Georgia’s Rugby World Cup dream partly sown by a Llanelli punch-up | Andy Bull


In Moscow in 1957 Llanelli players were in a match marred by ‘hideous violence’. They could not have known their more silky skills would leave a lasting legacy

Of course rugby has an old law about what goes on tour. Which is why, 62 years later, we can’t be sure exactly what happened when Llanelli went off to play in Moscow at the height of the cold war. The Scarlets were “honoured guests of the Reds” one Welsh paper said, at the third International Friendly Youth Games. Only the competition seems to have been, at points, just a little less friendly than the name suggested. The Soviets did not have a national team themselves but, Llanelli’s then chairman Handel Rogers explained, “they’re keen to learn more of it and already there are moves to translate the laws of the game”. After watching Llanelli, they must have assumed the something got lost in the gloss.

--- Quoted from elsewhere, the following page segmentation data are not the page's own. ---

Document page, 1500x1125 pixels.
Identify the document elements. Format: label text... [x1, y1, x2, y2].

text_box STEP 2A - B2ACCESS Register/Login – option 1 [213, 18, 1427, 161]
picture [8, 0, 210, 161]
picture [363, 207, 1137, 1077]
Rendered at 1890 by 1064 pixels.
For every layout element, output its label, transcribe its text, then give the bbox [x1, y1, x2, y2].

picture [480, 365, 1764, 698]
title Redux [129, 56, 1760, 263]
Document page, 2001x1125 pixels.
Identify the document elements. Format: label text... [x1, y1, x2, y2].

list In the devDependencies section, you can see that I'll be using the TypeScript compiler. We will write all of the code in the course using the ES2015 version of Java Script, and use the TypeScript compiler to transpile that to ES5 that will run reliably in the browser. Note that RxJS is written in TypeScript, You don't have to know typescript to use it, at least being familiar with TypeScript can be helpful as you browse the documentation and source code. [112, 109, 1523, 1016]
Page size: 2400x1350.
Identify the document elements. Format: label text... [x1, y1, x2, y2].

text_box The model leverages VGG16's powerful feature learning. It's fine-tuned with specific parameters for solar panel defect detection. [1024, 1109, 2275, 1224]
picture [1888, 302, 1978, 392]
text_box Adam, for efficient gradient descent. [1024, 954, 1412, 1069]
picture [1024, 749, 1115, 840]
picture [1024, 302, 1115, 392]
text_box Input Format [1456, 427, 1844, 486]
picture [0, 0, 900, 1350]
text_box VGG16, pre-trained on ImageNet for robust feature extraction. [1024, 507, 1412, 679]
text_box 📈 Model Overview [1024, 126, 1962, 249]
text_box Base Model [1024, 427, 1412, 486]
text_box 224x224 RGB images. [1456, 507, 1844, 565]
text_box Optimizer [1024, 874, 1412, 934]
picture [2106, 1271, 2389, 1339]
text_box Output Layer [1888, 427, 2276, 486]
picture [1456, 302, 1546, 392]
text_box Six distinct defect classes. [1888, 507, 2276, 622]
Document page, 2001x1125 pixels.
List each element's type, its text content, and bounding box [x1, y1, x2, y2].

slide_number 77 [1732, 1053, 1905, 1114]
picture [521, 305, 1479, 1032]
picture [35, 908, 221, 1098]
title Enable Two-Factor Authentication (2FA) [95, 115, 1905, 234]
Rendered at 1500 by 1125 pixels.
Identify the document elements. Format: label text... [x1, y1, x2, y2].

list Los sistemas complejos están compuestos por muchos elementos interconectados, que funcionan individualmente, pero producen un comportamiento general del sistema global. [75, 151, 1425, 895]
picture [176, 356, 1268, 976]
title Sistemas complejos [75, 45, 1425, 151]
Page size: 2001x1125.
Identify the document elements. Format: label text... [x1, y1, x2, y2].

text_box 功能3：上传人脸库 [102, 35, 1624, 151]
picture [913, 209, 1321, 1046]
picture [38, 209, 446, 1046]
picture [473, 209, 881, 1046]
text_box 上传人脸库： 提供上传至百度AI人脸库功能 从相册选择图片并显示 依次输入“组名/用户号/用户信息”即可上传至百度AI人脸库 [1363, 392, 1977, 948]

Llanelli played Romania twice. The first game, a 6-6 draw, was marred by such “hideous and appalling violence” that, according to one historian, “it hindered the development of the Russian game for a number of years”. Back home in Wales the Western Mail reported “the team became the target for some strong criticism in foreign newspapers”. And it’s true that one of the Russian papers said “some of the Welshmen seemed to have come to the wrong place, they ought to have been at a boxing tournament”, while another added that “the Romanians asked the WRU to hold an inquiry into the behaviour of the Llanelli players during the match”.